### Dataset records ###

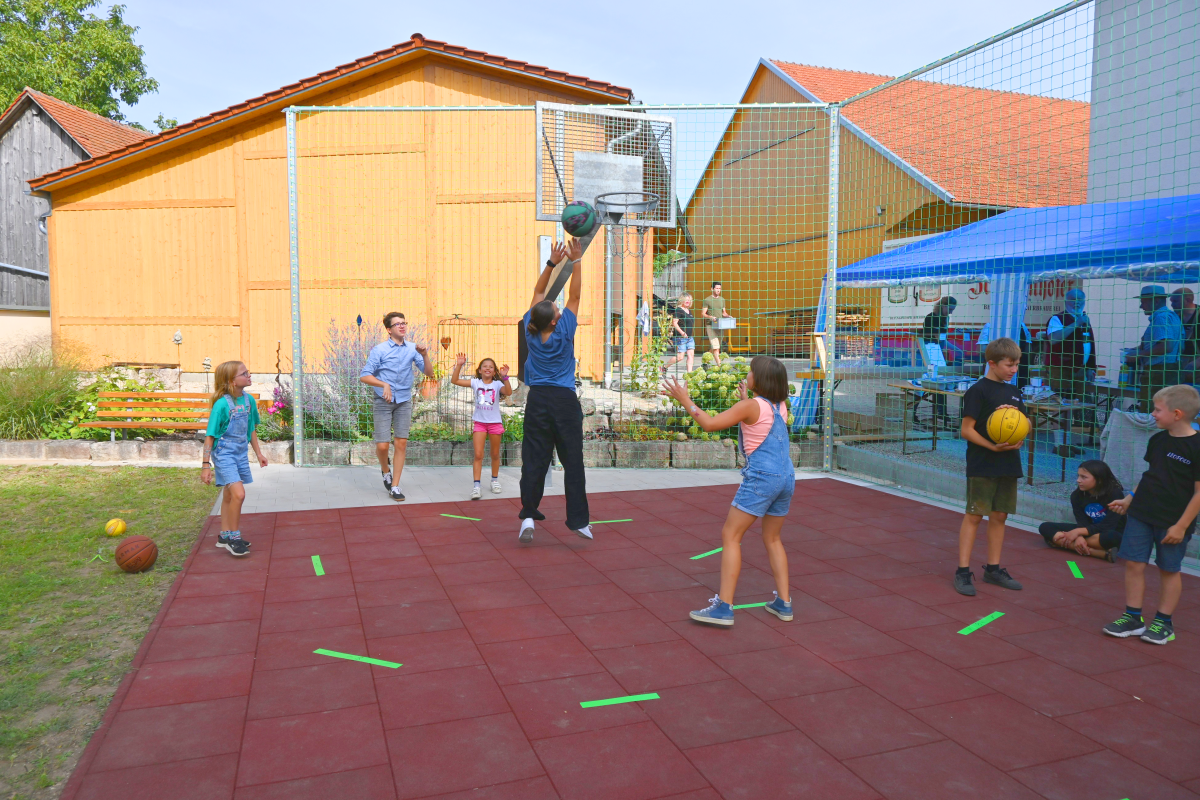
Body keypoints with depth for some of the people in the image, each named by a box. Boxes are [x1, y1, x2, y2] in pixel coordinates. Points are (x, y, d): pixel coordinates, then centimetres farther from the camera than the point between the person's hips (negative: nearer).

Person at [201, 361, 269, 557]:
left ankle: (224, 535, 31)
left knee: (229, 495, 18)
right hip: (224, 454, -7)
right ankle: (234, 537, -4)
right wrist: (206, 465, -15)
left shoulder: (249, 400, 1)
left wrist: (258, 453, 19)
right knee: (238, 493, -18)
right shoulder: (222, 404, -19)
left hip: (241, 453, 7)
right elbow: (210, 436, -15)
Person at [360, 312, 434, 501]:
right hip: (383, 402, -2)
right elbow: (364, 375, -8)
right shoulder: (379, 350, -7)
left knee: (401, 444, 1)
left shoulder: (412, 349, 1)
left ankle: (395, 486, 11)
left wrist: (425, 355, -18)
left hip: (404, 402, 3)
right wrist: (384, 385, -21)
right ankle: (386, 471, 29)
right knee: (382, 445, -4)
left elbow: (429, 373, -1)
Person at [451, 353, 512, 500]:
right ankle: (476, 486, -8)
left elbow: (508, 392, -26)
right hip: (479, 423, 0)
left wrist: (504, 377, -39)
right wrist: (459, 366, -19)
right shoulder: (475, 383, -2)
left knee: (495, 454, 14)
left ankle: (495, 480, 32)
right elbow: (454, 381, -8)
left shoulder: (497, 384, -6)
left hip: (495, 423, 0)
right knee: (478, 455, -7)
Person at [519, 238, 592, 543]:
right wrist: (576, 261, -4)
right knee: (572, 461, 2)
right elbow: (574, 295, -4)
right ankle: (578, 520, 4)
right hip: (565, 401, -3)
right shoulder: (564, 331, -12)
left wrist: (552, 262, 7)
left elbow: (538, 292, 7)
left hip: (537, 401, 3)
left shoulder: (531, 331, -4)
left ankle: (528, 514, -3)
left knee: (534, 460, 4)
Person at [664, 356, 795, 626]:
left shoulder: (750, 406, -9)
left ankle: (724, 607, -7)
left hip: (761, 477, -8)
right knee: (772, 539, 20)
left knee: (730, 535, -3)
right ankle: (783, 603, 20)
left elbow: (710, 423, -10)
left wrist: (685, 401, -1)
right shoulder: (780, 406, 12)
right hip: (786, 476, 8)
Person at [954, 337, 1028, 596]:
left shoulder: (1013, 392, 12)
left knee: (999, 516, 11)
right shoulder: (978, 391, -10)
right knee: (974, 516, -4)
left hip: (1008, 465, 7)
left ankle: (993, 569, 22)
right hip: (982, 465, -7)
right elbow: (967, 429, -14)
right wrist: (993, 447, -23)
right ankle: (963, 572, 0)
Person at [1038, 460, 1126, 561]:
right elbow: (1082, 523, -13)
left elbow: (1108, 526, -23)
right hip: (1089, 532, 5)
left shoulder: (1115, 494, -17)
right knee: (1045, 528, -18)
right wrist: (1079, 536, -36)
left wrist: (1078, 531, -30)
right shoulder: (1077, 495, -6)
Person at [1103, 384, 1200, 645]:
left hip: (1173, 522, -5)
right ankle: (1133, 618, 14)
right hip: (1141, 514, 6)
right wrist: (1129, 499, 13)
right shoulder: (1157, 440, 5)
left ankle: (1163, 622, 22)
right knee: (1134, 564, 4)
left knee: (1168, 570, 8)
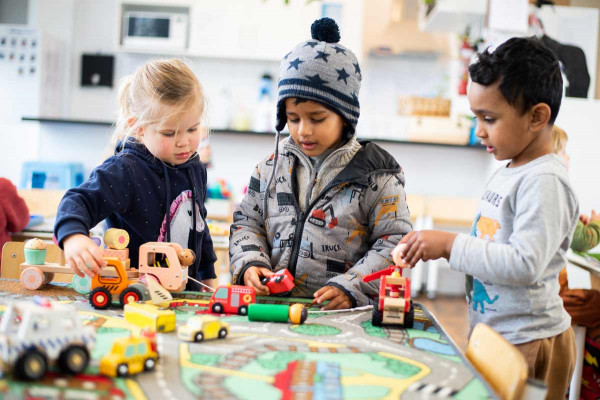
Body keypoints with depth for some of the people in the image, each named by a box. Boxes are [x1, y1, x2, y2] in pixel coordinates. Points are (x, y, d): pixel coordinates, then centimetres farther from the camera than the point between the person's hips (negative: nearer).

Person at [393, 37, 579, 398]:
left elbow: (525, 264, -27)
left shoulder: (545, 181, -19)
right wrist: (436, 247, 7)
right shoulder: (508, 173, 10)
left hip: (527, 345, -9)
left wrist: (451, 244, -22)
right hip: (493, 337, 9)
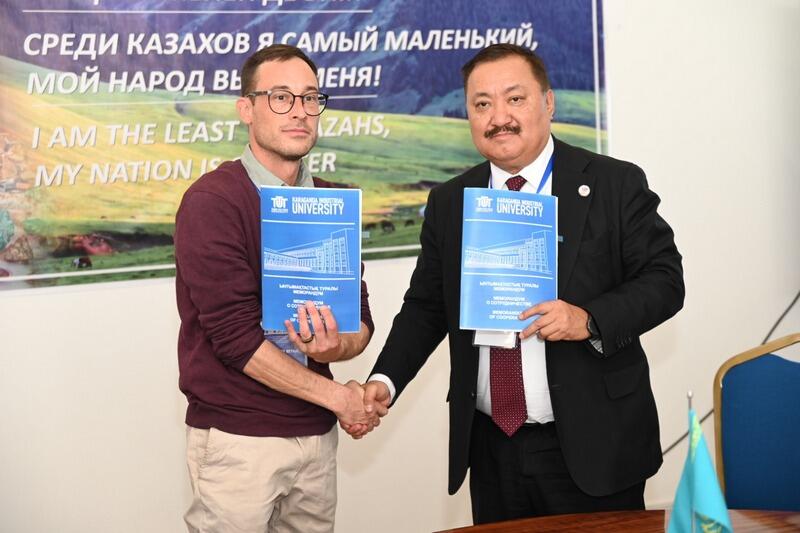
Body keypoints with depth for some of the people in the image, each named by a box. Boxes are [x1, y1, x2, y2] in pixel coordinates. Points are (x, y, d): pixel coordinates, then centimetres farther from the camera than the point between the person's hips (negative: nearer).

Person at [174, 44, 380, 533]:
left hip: (316, 432, 5)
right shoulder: (212, 201, -12)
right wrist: (337, 396, -11)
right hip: (237, 437, -5)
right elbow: (234, 335, -17)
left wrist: (336, 347, -18)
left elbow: (360, 320, 6)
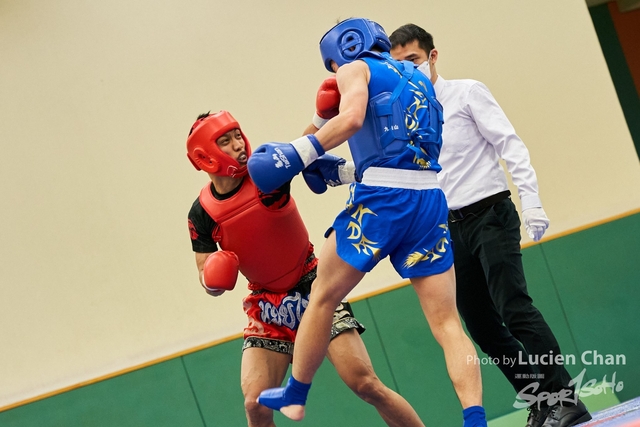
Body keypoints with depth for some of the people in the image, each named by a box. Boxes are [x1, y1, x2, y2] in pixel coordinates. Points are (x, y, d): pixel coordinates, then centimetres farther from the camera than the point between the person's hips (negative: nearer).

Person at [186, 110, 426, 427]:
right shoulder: (203, 213, -7)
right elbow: (208, 282, 1)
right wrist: (213, 278, -21)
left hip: (313, 289, -2)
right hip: (265, 305, 2)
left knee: (366, 384, -11)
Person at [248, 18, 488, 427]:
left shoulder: (355, 68, 7)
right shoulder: (416, 78, 27)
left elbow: (352, 117, -15)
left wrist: (300, 152, -8)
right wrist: (342, 171, 29)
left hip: (382, 197, -5)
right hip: (431, 197, 6)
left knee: (323, 296, 13)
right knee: (446, 321, 2)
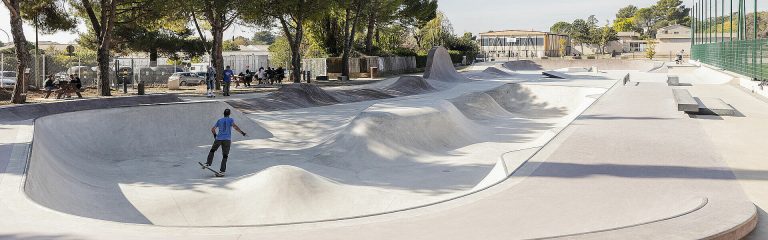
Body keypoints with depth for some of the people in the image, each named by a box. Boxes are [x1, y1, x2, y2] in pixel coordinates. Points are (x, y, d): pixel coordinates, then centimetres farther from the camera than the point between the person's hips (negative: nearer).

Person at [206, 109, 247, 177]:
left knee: (212, 151, 22)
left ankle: (208, 164, 11)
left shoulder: (219, 120, 15)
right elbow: (235, 126, -13)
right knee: (225, 156, 0)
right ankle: (222, 171, -5)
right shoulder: (230, 120, 6)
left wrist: (215, 135, 33)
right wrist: (242, 133, -12)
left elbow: (212, 129, 15)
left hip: (218, 139, 2)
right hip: (227, 140, -2)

###

◆ What to produce
Repeat each entry precisely as it appears. Leave the pictures out.

◆ Output of the exercise
Body keypoints with depth for some of the people in the image, each named by a box. Boxes are [x1, y1, x2, y2] in pixel coordinates. Points are (x, y, d): pixel coordinates, then centimetres farther from the camera than the point between the person's hips (negative: nearer).

Person at [201, 361, 269, 557]:
left ankle: (224, 535, 31)
left knee: (229, 495, 18)
right hip: (224, 454, -7)
right ankle: (234, 537, -4)
right wrist: (206, 465, -15)
left shoulder: (249, 400, 1)
left wrist: (258, 453, 19)
right knee: (238, 493, -18)
right shoulder: (222, 404, -19)
left hip: (241, 453, 7)
right elbow: (210, 436, -15)
Person at [360, 312, 434, 501]:
right hip: (383, 402, -2)
right elbow: (364, 375, -8)
right shoulder: (379, 350, -7)
left knee: (401, 444, 1)
left shoulder: (412, 349, 1)
left ankle: (395, 486, 11)
left wrist: (425, 355, -18)
left hip: (404, 402, 3)
right wrist: (384, 385, -21)
right ankle: (386, 471, 29)
right knee: (382, 445, -4)
left elbow: (429, 373, -1)
Person at [451, 353, 512, 500]:
right ankle: (476, 486, -8)
left elbow: (508, 392, -26)
right hip: (479, 423, 0)
left wrist: (504, 377, -39)
right wrist: (459, 366, -19)
right shoulder: (475, 383, -2)
left knee: (495, 454, 14)
left ankle: (495, 480, 32)
right elbow: (454, 381, -8)
left shoulder: (497, 384, -6)
left hip: (495, 423, 0)
right knee: (478, 455, -7)
Person at [519, 238, 592, 543]:
right wrist: (576, 261, -4)
right knee: (572, 461, 2)
right elbow: (574, 295, -4)
right ankle: (578, 520, 4)
right hip: (565, 401, -3)
right shoulder: (564, 331, -12)
left wrist: (552, 262, 7)
left elbow: (538, 292, 7)
left hip: (537, 401, 3)
left shoulder: (531, 331, -4)
left ankle: (528, 514, -3)
left knee: (534, 460, 4)
Person at [664, 356, 795, 626]:
left shoulder: (750, 406, -9)
left ankle: (724, 607, -7)
left hip: (761, 477, -8)
right knee: (772, 539, 20)
left knee: (730, 535, -3)
right ankle: (783, 603, 20)
left elbow: (710, 423, -10)
left wrist: (685, 401, -1)
right shoulder: (780, 406, 12)
right hip: (786, 476, 8)
Person at [954, 337, 1028, 596]:
left shoulder: (1013, 392, 12)
left knee: (999, 516, 11)
right shoulder: (978, 391, -10)
right knee: (974, 516, -4)
left hip: (1008, 465, 7)
left ankle: (993, 569, 22)
right hip: (982, 465, -7)
right elbow: (967, 429, -14)
right wrist: (993, 447, -23)
right ankle: (963, 572, 0)
Person at [1038, 460, 1126, 561]:
right elbow: (1082, 523, -13)
left elbow: (1108, 526, -23)
right hip: (1089, 532, 5)
left shoulder: (1115, 494, -17)
right knee: (1045, 528, -18)
right wrist: (1079, 536, -36)
left wrist: (1078, 531, -30)
right shoulder: (1077, 495, -6)
Person at [1103, 384, 1200, 645]:
left hip: (1173, 522, -5)
right ankle: (1133, 618, 14)
right hip: (1141, 514, 6)
right wrist: (1129, 499, 13)
right shoulder: (1157, 440, 5)
left ankle: (1163, 622, 22)
right knee: (1134, 564, 4)
left knee: (1168, 570, 8)
Body keypoints with depth for some of the people in the image, each named by a box. Boxes are [x1, y1, x2, y2] in pixel coordinates. Points are (x, y, d): pixel coordinates, then centimetres farther from the camera than the point between the person's hips (negative: nearer).

Person at [393, 37, 579, 398]:
left elbow: (525, 264, -27)
left shoulder: (545, 181, -19)
right wrist: (436, 247, 7)
right shoulder: (508, 173, 10)
left hip: (527, 345, -9)
left wrist: (451, 244, -22)
right hip: (493, 337, 9)
Body keypoints with depth for some of the people in the image, each named by a box. Boxes are [x1, y1, x2, y2] in pixel coordinates. Points are (x, y, d): pixel coordinates, then centimetres farther from the camera than the point between the person's hips (negative: nearer).

Person at [174, 44, 380, 533]:
left hip: (316, 432, 5)
right shoulder: (212, 201, -12)
right wrist: (337, 396, -11)
right hip: (237, 437, -5)
right elbow: (234, 335, -17)
left wrist: (336, 347, -18)
left elbow: (360, 320, 6)
Body keypoints with depth for some of the people in the image, each named by a box. Boxes are [x1, y1, x2, y2] in pixel coordinates. Points are (x, y, d): pixel coordinates, then centimetres farther from the camera than the point between the person's hips (negative: nearer).

Person at [186, 110, 426, 427]:
right shoulder: (203, 213, -7)
right elbow: (208, 282, 1)
right wrist: (213, 278, -21)
left hip: (313, 289, -2)
right hip: (265, 305, 2)
left knee: (366, 384, -11)
Person at [248, 18, 488, 427]:
left shoulder: (355, 68, 7)
right shoulder: (416, 78, 27)
left elbow: (352, 117, -15)
left wrist: (300, 152, -8)
right wrist: (342, 171, 29)
left hip: (382, 197, -5)
right hip: (431, 197, 6)
left knee: (323, 296, 13)
right knee: (446, 321, 2)
Body keypoints with depth for some of the people in the image, each named by a box. Boxes are [x1, y1, x2, y2] in pixel coordinates. Points are (x, y, d): pixel coordinates, then centimetres farther from the camera than the point between the person's hips (negative: nearer).

Person at [206, 109, 247, 177]:
left knee: (212, 151, 22)
left ankle: (208, 164, 11)
left shoulder: (219, 120, 15)
right elbow: (235, 126, -13)
right knee: (225, 156, 0)
right ankle: (222, 171, -5)
right shoulder: (230, 120, 6)
left wrist: (215, 135, 33)
right wrist: (242, 133, -12)
left elbow: (212, 129, 15)
left hip: (218, 139, 2)
right hip: (227, 140, -2)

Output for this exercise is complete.